Finally, I believe both Pfab and Senator Rigney were constructively served when the letter was placed in the mail as the notice provision effectively states that one shall cause another to be served, by mailing not less than 14 days prior to the filing of the petition. (See Board of Education of North Boone Community Unit School District No. 200 v. Regional Board of School Trustees (1987), 156 Ill. App. 3d 504, 507 (had notice been given by certified or registered mail, then the date of mailing would be controlling).) To interpret the notice provision as the majority has done results in an ironic conclusion never previously reached, i.e., the party to be served can defeat the subject-matter jurisdiction of a tribunal by refusing to accept his mail! Ironically, the majority addresses the issue of constructive service by citing Avdich. The majority sees no reason to distinguish Avdich from the case at bar (272 Ill. App. 3d at 195-96). Neither do I, considering it was a case involving personal jurisdiction, although in Avdich the party to be served did not waive service. The majority herein decides there is no constructive service on the basis that the service was a defect of personal jurisdiction. The majority then decides that this personal jurisdiction, contrary to Avdich, cannot be waived.

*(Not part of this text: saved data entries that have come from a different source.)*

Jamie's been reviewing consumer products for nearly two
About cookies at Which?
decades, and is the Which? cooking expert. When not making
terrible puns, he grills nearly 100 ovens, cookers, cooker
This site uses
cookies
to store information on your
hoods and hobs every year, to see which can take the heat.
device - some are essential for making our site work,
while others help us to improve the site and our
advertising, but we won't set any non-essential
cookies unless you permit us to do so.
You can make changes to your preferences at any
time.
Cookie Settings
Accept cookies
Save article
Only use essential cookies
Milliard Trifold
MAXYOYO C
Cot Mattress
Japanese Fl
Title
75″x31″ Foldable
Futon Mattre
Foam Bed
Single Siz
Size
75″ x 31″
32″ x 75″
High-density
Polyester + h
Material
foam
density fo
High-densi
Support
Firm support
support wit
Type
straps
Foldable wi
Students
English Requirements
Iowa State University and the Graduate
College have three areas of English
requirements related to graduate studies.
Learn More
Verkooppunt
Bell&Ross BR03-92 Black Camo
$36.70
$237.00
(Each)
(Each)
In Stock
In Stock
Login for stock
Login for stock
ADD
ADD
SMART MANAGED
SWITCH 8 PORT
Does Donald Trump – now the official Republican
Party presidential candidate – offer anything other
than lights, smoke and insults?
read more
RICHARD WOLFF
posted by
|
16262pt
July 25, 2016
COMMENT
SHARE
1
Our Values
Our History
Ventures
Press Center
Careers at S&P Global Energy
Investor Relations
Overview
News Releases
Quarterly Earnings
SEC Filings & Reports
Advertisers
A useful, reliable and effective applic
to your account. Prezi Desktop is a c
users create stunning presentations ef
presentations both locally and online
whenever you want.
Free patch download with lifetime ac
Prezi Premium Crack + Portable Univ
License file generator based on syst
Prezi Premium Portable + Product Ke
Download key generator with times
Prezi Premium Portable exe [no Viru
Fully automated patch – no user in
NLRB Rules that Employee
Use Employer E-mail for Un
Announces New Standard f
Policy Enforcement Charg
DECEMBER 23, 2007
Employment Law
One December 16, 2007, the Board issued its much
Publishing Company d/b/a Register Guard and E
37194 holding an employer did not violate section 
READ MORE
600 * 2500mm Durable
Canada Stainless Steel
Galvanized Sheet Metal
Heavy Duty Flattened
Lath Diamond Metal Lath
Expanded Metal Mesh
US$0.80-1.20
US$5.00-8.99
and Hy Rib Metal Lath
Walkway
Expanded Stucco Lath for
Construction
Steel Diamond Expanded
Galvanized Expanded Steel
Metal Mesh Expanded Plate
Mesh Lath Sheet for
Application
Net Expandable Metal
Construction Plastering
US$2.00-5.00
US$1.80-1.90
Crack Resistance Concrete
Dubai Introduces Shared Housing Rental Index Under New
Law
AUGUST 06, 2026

In conclusion, there is nothing incongruous in applying waiver to defects in personal jurisdiction nor in determining standing relative thereto. What is incongruous is allowing the PCB to decide defects in personal service can be waived in some instances and not in others (City of Columbia v. County of St. Clair (April 3, 1986), Ill. PCB Nos. 85 — 177, 85 — 220, 85 — 223 cons.; Waste Management of Illinois, Inc. v. Village of Bensenville (August 20, 1989), Ill. PCB 89 — 28), or can engraft its four-day presumed mailing rule onto the notice provisions contained in the statute. It is additionally incongruous for the majority to apply the law regarding defects in publication to factual situations involving personal service and determining a third party has standing to raise these defects.